====== RECORDS ======
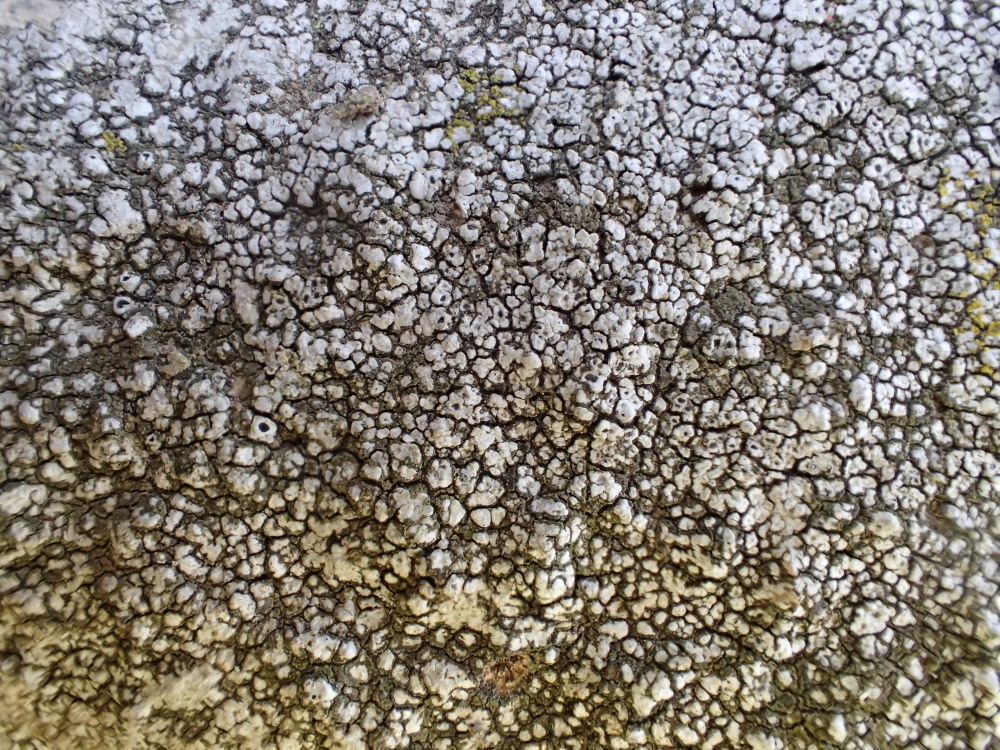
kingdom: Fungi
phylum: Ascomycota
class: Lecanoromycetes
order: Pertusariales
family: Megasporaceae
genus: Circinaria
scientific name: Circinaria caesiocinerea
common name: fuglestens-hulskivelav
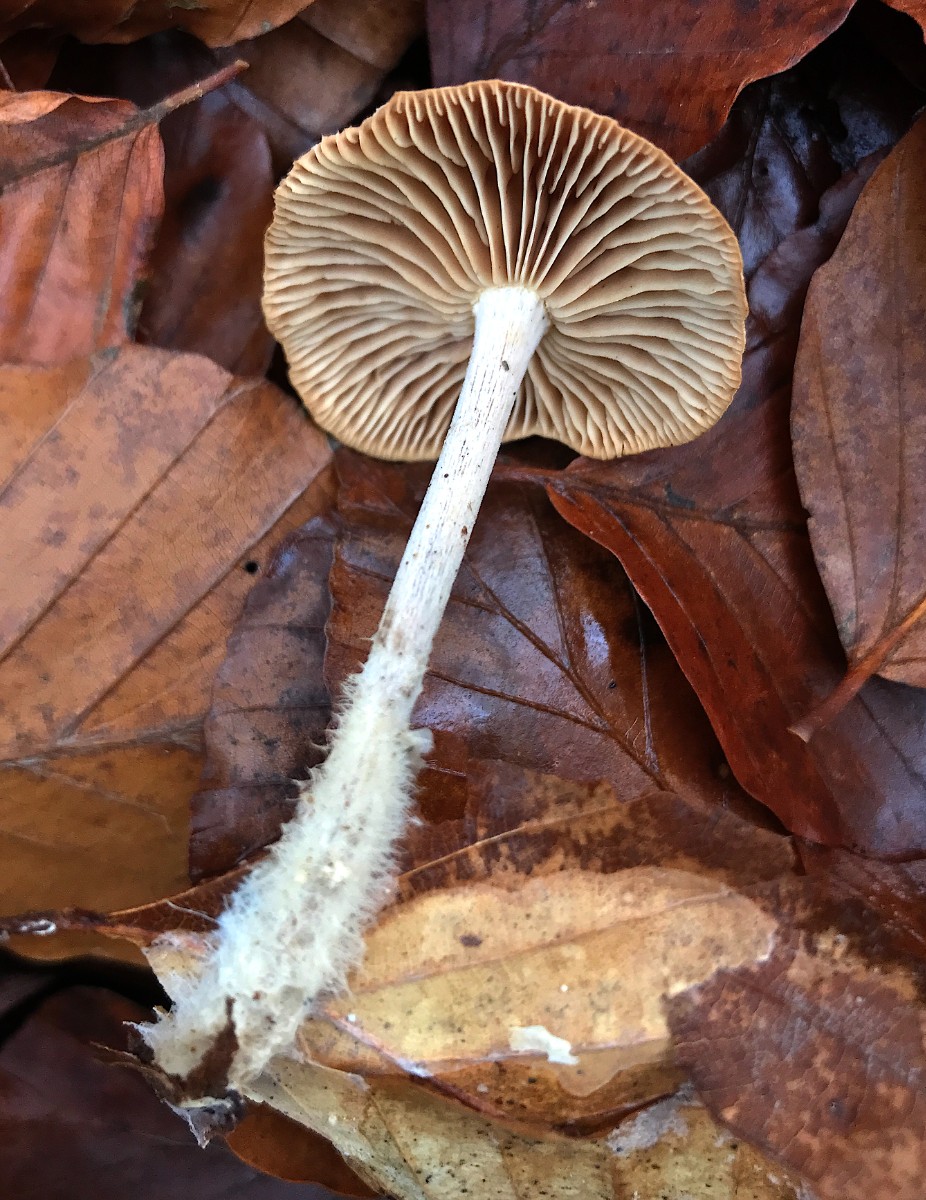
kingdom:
======
====== RECORDS ======
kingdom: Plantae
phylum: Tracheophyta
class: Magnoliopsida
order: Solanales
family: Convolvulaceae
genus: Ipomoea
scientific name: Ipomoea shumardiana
======
» **THE TASK**: Can you copy, word for word, the lines of the records from the line with "phylum: Tracheophyta" to the line with "scientific name: Ipomoea shumardiana", including both of those lines?

» **ANSWER TO THE PROBLEM**:
phylum: Tracheophyta
class: Magnoliopsida
order: Solanales
family: Convolvulaceae
genus: Ipomoea
scientific name: Ipomoea shumardiana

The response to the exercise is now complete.